🤖 AI Summary
The evaluation of large language models (LLMs) lags behind their rapid advancement—static benchmarks are quickly saturated, while dynamic benchmark construction is prohibitively costly. Method: This paper proposes BeTaL, the first framework to embed LLMs directly into the benchmark design loop. Leveraging environment design principles and a parameterized template space, BeTaL enables automated generation of dynamic benchmarks with controllable difficulty and tunable realism. An LLM-in-the-loop mechanism jointly optimizes benchmark attributes via reasoning-guided search. Contribution/Results: Experiments yield two novel benchmarks and extend τ-bench. Across multi-task, multi-difficulty settings, BeTaL achieves mean difficulty deviation of only 5.3%–13.2%, reducing error by 2–4× over baselines—effectively alleviating the evaluation bottleneck.
📝 Abstract
The rapid progress and widespread deployment of LLMs and LLM-powered agents has outpaced our ability to evaluate them. Hand-crafted, static benchmarks are the primary tool for assessing model capabilities, but these quickly become saturated. In contrast, dynamic benchmarks evolve alongside the models they evaluate, but are expensive to create and continuously update. To address these challenges, we develop BeTaL (Benchmark Tuning with an LLM-in-the-loop), a framework that leverages environment design principles to automate the process of dynamic benchmark design. BeTaL works by parameterizing key design choices in base benchmark templates and uses LLMs to reason through the resulting parameter space to obtain target properties (such as difficulty and realism) in a cost-efficient manner.
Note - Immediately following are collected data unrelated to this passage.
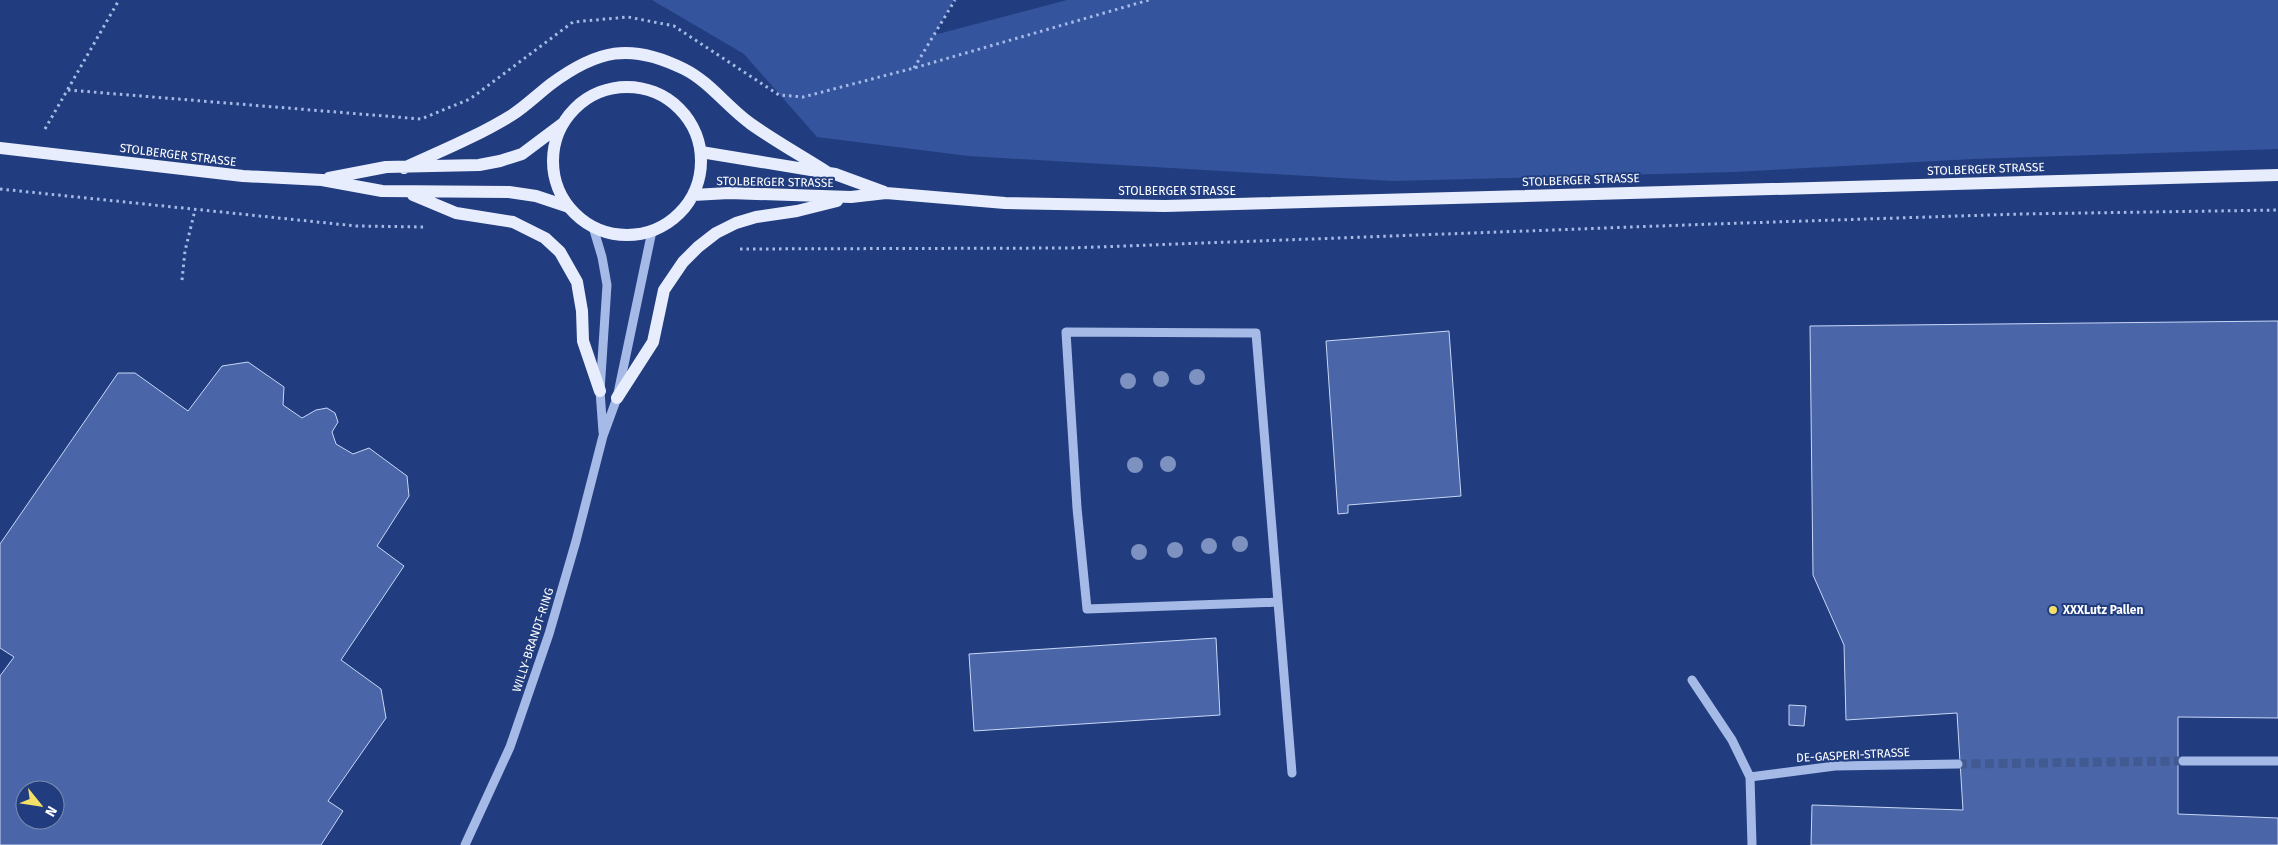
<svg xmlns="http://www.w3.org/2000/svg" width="2278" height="845" viewBox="0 0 2278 845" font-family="'Fira Sans',sans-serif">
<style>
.green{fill:#34549d}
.building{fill:#4a66a8;stroke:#c9d7f6;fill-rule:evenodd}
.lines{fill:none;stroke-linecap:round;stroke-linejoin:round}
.minor-tunnel{stroke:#425a92;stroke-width:9;stroke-dasharray:9 4.5;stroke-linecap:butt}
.path{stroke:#a6bae7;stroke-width:3;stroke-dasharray:2.5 4;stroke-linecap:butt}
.minor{stroke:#a6bae7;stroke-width:9}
.major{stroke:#e8edfd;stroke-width:12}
.tree{fill:#7d92c0}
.poi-dot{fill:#f4df67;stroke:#213d7f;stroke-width:2}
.labels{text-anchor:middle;stroke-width:4;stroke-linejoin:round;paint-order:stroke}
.street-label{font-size:12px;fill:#fff;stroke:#213d7f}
.poi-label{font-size:12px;font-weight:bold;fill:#fff;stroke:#213d7f;text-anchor:start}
</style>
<rect width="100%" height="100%" fill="#213d7f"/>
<path class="green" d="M652,0H954L934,35L1067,0H2278V149L1974,159L1733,172L1393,181L968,156L817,137L744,54Z"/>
<path class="building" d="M2278,321V718L2178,717V814L2278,818V845H1811L1812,805L1963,810L1957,713L1846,720L1844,645L1813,575L1810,326Z
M1449,331L1461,496L1348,505V513L1338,514L1326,341Z
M248,362L284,387L283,405L302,418L316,410L327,408L335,413L338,422L332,432L336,444L353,454L369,448L407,476L409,496L377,546L404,566L341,660L381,689L386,718L328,801L343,811L321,845H0V676L14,657L0,648V544L118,373H135L188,411L222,366ZM25,790H55V820H25Z
M1216,638L1220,715L974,731L969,654Z
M1789,705L1806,706L1804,726L1789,725Z"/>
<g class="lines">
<path class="minor-tunnel" d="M1958,764L2183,761"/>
<path class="path" d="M914,68L955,0
M68,90L421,119L470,99L573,22L628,17L674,26L779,95L803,97L914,68L1149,0
M45,129L119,0
M0,189L356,226L425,227
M740,249L1070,248L1713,224L2020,214L2278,210
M182,280L185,251L195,210"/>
<path class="minor" d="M593,227L602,257L607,285L600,391L603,432
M1278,602L1087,609L1077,508L1066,332L1256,333L1292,773
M1692,680L1732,740L1750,777L1752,845
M2183,761H2278
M1750,777L1835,766L1958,764
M465,845L510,747L549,634L576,541L603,436L617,398L652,231"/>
<path class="major" d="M553 161a74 74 0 1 1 148 0a74 74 0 1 1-148 0Z
M0,148L243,176L322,180L382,191L509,192L536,196L569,207
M701,152L835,174L884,192
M404,168C441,151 478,136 512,115C526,106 538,94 551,84C597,50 630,42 684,69C710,82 727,107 751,124C775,141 802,156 827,172
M329,178L386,167L479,165L500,161L522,154L562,124
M413,195L456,213L513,222L545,238L560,252L577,282L582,311L583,341L600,391
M693,195L729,193L851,197L886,193L1005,203L1165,206L2278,175
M617,398L653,342L664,290L683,262L698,247L716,233L736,223L756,217L797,211L837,201"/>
</g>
<g class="tree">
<circle cx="1197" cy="377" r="8"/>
<circle cx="1161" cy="379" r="8"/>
<circle cx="1128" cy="381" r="8"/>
<circle cx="1168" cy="464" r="8"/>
<circle cx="1135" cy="465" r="8"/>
<circle cx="1240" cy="544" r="8"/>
<circle cx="1209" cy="546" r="8"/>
<circle cx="1175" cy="550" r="8"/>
<circle cx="1139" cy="552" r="8"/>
</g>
<circle class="poi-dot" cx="2053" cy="610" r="5"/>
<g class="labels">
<g class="street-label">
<text transform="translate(178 155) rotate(7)" y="4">STOLBERGER STRASSE</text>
<text transform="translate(1986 169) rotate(-2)" y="4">STOLBERGER STRASSE</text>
<text transform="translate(1581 180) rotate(-2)" y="4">STOLBERGER STRASSE</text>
<text transform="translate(775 182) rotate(1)" y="4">STOLBERGER STRASSE</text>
<text x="1177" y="195">STOLBERGER STRASSE</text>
<text transform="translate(533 640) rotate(-72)" y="4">WILLY-BRANDT-RING</text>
<text transform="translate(1853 755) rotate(-3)" y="4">DE-GASPERI-STRASSE</text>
</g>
<g class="poi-label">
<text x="2063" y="614">XXXLutz Pallen</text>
</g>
</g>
<g transform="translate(40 805) rotate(120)"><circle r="24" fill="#213d7f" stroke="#7a8bb2"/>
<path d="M0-4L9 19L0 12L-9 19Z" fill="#f4df67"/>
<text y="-8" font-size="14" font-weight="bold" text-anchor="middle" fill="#ffffff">N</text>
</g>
</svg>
We validate this approach on its ability to create benchmarks with desired difficulty levels. Using BeTaL, we create two new benchmarks and extend a popular agentic benchmark τ -bench. Extensive evaluation on these three tasks and multiple target difficulty levels shows that BeTaL produces benchmarks much closer to the desired difficulty, with average deviations ranging from 5.3% to 13.2% -- a 2-4x improvement over the baselines.